#### Text excerpt
The Sunk Cost Fallacy : Our tendency to follow through on an endeavor if we have already invested time, effort or money into it, whether or not the current costs outweigh the benefits; 'We've gone this far, so we might as well carry on.'

Confirmation Bias : Our tendency to seek evidence and reasons to support our existing beliefs

Framing Effect : When the same set of information is 'framed' in a different way, we act differently.

How Does Rationality Really Work?

Becoming aware of these cognitive biases - spotting when they arise in our experience - makes us less likely to fall for them.

But rationality is not simply a matter of pure 'thinking', and learning a list of biases. ([System-2 thinking is not enough. We need to use System-1 as well])

Intuition occurs using what CFAR calls 'tacit knowledge', which is knowledge that is hard to put into words and arises intuitively. Tacit knowledge is the source of our hypotheses, and the glue that ties together our conscious linguistic concepts: The bread-and-butter of System-1 thinking.

[...] our unconscious has drawn connections too complex for our current immediate conscious mind to grasp.

Liv Boeree suggests that intuition is a great tool for something you have done a lot, but not great for a task or situation your are new to.

Intuition is something we feel rather than something we think. And this is important - because true rationality is not just about our thoughts.

Mind and Body

The 'red pill' on rationality is realising that 'mind' and 'body' are not really separate.

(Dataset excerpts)
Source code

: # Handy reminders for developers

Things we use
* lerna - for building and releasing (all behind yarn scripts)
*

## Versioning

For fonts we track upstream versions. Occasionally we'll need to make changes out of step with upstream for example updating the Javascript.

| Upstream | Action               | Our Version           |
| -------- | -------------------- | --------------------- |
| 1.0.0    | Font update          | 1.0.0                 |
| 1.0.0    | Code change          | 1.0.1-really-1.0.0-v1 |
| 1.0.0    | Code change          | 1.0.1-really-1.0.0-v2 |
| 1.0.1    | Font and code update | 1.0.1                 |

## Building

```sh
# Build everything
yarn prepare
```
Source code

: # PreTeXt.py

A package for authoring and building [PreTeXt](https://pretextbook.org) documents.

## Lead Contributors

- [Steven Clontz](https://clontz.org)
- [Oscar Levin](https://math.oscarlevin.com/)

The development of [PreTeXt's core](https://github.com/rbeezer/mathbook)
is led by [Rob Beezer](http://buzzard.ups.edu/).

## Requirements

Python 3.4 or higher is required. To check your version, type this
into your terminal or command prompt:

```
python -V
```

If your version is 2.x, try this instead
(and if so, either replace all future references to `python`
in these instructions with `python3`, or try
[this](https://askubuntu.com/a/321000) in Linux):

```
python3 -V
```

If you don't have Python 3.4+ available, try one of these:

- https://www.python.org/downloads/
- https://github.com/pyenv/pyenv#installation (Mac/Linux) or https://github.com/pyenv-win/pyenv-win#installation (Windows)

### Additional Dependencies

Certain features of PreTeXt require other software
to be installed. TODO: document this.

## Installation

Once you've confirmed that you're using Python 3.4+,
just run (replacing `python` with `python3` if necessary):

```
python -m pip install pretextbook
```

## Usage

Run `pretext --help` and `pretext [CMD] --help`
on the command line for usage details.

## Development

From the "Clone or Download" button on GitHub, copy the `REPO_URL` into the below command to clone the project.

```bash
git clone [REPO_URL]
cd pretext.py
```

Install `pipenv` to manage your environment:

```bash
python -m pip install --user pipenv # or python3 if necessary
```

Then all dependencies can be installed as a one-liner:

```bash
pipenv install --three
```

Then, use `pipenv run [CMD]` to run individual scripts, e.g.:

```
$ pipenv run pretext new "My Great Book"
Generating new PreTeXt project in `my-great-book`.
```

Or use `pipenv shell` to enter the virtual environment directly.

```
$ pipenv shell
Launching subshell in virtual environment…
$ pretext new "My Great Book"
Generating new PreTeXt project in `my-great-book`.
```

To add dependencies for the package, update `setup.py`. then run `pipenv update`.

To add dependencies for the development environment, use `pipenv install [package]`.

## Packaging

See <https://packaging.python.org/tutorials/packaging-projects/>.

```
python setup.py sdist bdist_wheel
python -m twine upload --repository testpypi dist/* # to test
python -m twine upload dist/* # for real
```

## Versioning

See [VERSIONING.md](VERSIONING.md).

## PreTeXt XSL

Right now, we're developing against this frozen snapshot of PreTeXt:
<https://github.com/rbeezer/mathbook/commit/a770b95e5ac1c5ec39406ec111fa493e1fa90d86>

#### Work instruction
Write out the passage of the rationality text from "Intuition occurs using" up to and including "about our thoughts.", switching "glue" to "thread". The records were drawn from a separate source.

#### Solution below
Intuition occurs using what CFAR calls 'tacit knowledge', which is knowledge that is hard to put into words and arises intuitively. Tacit knowledge is the source of our hypotheses, and the thread that ties together our conscious linguistic concepts: The bread-and-butter of System-1 thinking.

[...] our unconscious has drawn connections too complex for our current immediate conscious mind to grasp.

Liv Boeree suggests that intuition is a great tool for something you have done a lot, but not great for a task or situation your are new to.

Intuition is something we feel rather than something we think. And this is important - because true rationality is not just about our thoughts.